REQUIREMENT 1: Give the lines of the records from the line with "Mediterráneo: Italia, Francia" up to and including the line with "Tasas portuarias" as a JSON list of strings, one string per line, with blank lines left out.

################

Um and then to everyone out here, this is exactly why we encouraged you to get a financial advisor when you start, and then after you have started um investing, uh Andre is not speaking, you know, too too uh too big or or with too much over-the-top eloquence. This is very much the nature of the beast. It is complicated. I I I ran when I started in learning about investing, I ran into a quote that I think sums it up nicely. Forgive me for forgetting in at the moment who said it. Uh basically to paraphrase it, it went. The problem is that people think that investing is either easy or impossible. And it definitely falls somewhere in the range in the middle of that. Uh, okay, so that being said, if I followed you correctly, um, just just just to sum that up, even though when I hear the word investing, I really think stocks and bonds immediately, they're actually quite different things. A stock is part ownership in a corporation. Exactly. Uh, and I do use the word corporation because if I'm not mistaken, corporation by definition is a business that sells pieces of its business uh in the form of stock. You know, if corporation uh if corporation widget, you know, is worth a million dollars and it sells a million stocks, each one of those incredibly over oversimplified, but each one of those stocks is worth one dollar. So if you buy one dollar into corporation widget, you actually own one one millionth of corporation widget.

################

REQUIREMENT 2: From the investing passage, list each distinct figure used in the corporation widget example, worded as the passage words it.

################

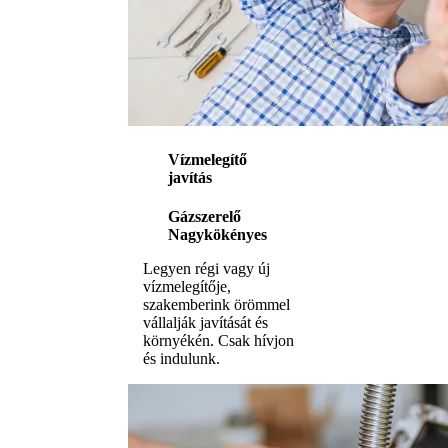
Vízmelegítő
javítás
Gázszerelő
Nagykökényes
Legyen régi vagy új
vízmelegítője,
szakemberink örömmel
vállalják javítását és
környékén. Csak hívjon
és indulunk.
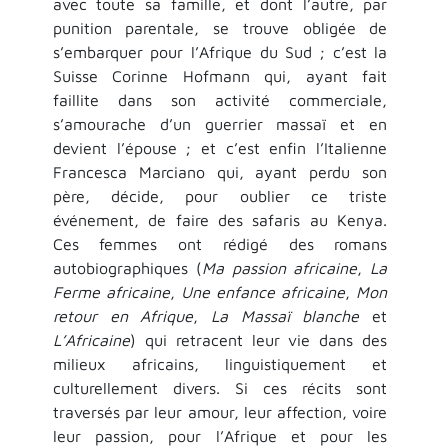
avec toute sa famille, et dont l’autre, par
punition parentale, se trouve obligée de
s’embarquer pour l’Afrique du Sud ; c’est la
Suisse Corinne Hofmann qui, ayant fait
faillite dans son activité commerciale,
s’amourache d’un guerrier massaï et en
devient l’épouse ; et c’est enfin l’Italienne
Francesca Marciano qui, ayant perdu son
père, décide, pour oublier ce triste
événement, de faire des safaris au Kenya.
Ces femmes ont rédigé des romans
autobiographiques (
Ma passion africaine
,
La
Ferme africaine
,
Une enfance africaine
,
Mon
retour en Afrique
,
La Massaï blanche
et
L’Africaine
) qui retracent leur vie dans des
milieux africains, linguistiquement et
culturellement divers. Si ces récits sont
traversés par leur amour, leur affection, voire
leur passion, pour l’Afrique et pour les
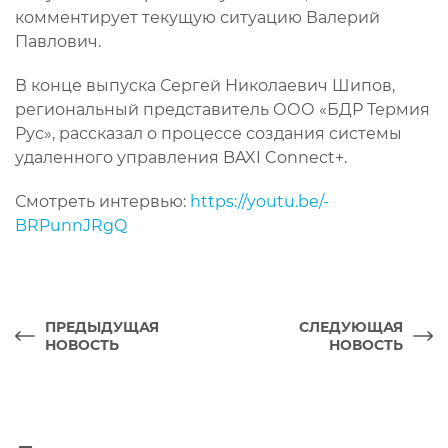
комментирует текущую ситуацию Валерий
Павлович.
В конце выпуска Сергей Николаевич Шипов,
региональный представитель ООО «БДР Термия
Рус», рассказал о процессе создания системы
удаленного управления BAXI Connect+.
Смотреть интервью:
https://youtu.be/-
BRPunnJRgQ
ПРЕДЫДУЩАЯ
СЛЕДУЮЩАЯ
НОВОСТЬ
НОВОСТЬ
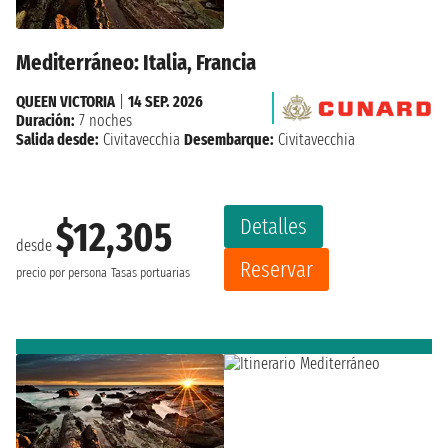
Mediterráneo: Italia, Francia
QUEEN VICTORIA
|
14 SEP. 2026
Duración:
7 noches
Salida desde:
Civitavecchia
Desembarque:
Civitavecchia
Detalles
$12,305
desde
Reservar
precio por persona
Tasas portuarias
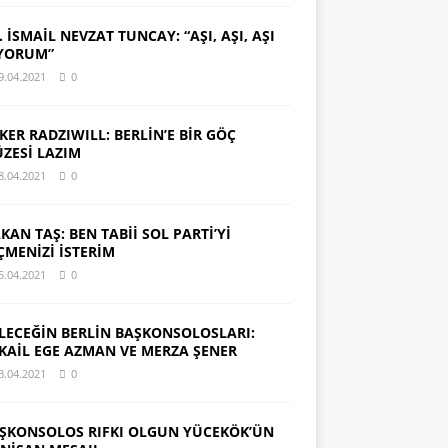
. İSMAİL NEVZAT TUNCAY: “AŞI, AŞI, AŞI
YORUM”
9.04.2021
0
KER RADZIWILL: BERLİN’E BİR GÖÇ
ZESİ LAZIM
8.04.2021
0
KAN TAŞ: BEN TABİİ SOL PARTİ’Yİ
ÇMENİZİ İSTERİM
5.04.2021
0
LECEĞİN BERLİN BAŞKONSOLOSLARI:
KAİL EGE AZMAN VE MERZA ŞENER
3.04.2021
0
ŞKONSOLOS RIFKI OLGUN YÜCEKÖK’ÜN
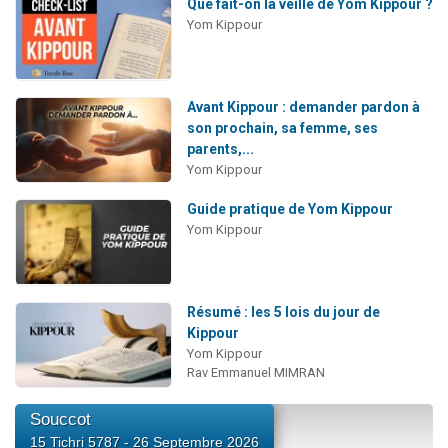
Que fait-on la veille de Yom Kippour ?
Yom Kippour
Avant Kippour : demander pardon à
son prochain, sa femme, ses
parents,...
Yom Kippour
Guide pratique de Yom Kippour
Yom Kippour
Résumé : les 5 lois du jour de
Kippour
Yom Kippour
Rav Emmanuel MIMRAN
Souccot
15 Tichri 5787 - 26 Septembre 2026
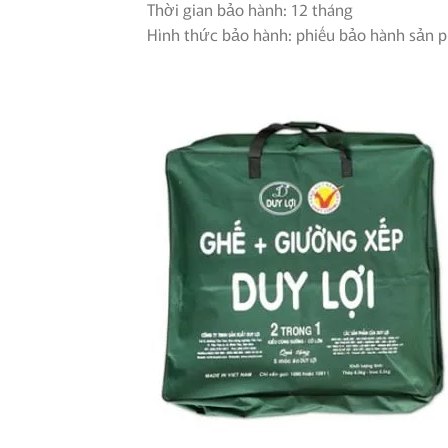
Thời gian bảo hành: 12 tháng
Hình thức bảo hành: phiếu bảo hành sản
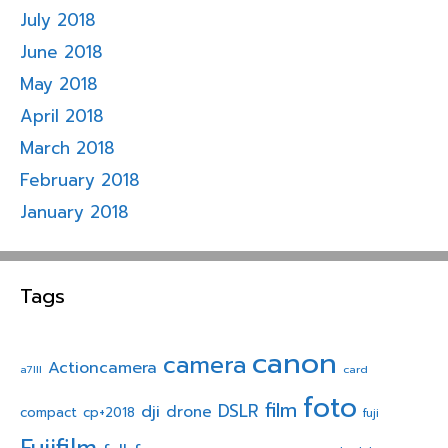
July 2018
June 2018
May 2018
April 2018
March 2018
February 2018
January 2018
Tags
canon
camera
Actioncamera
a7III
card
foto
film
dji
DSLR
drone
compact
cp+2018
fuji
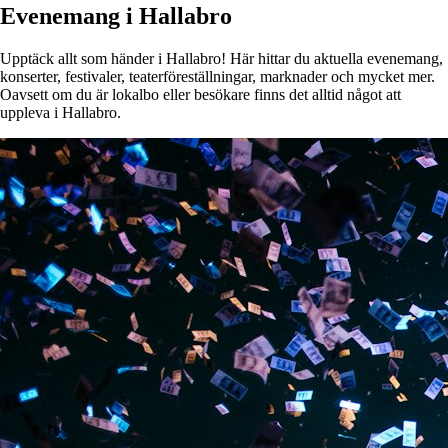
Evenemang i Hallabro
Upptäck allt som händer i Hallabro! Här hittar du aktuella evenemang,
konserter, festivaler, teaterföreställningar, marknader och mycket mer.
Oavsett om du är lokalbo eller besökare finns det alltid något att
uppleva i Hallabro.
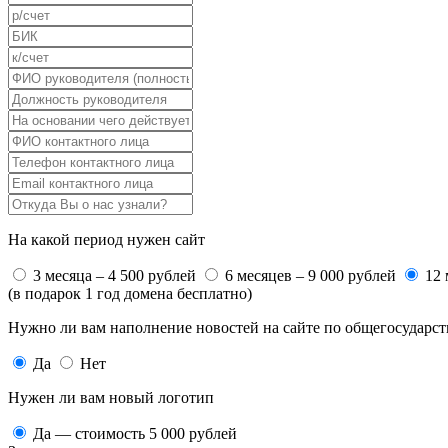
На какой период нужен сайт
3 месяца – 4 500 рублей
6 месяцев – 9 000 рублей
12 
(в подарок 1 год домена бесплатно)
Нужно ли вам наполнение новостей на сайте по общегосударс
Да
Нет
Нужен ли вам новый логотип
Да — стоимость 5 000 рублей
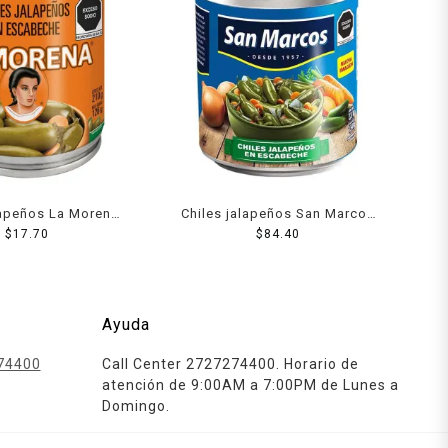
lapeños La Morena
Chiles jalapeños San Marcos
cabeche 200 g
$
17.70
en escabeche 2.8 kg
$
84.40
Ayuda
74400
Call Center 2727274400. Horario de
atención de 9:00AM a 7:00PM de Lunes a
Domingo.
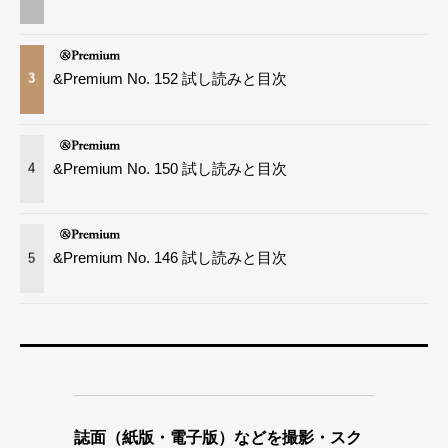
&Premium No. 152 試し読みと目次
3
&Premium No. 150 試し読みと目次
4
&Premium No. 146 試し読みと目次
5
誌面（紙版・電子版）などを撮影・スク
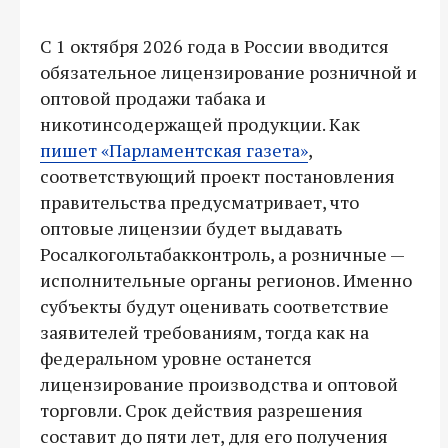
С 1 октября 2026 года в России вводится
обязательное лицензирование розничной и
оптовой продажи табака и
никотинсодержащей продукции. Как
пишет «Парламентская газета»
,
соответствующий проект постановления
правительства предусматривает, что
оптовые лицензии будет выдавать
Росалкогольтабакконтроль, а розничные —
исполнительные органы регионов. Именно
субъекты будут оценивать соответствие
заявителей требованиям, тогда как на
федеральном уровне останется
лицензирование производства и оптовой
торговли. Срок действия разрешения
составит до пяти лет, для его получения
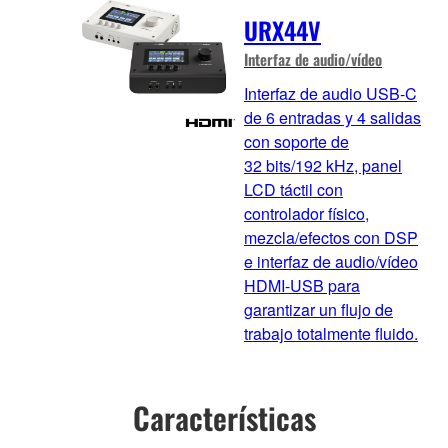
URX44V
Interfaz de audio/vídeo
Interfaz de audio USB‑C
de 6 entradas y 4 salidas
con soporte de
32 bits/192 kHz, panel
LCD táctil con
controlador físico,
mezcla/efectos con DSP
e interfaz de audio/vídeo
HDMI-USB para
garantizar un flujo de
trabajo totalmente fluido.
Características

################

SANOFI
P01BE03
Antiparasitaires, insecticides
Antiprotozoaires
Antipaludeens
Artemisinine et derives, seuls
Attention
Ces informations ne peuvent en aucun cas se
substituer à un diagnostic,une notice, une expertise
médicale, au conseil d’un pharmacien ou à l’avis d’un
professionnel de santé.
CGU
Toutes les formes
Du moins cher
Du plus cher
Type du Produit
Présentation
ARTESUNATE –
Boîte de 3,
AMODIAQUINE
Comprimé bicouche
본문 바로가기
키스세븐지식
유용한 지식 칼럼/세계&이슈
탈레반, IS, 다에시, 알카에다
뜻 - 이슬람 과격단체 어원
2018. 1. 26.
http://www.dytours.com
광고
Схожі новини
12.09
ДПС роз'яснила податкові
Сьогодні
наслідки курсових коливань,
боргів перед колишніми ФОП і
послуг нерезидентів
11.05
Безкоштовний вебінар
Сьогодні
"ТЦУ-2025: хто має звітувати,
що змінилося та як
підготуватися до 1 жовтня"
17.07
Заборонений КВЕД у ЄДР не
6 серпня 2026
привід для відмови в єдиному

################

EXERCISE RESPONSE 1:
[
  "Mediterráneo: Italia, Francia",
  "QUEEN VICTORIA",
  "|",
  "14 SEP. 2026",
  "Duración:",
  "7 noches",
  "Salida desde:",
  "Civitavecchia",
  "Desembarque:",
  "Civitavecchia",
  "Detalles",
  "$12,305",
  "desde",
  "Reservar",
  "precio por persona",
  "Tasas portuarias"
]

EXERCISE RESPONSE 2:
- a million dollars
- a million stocks
- one dollar
- one one millionth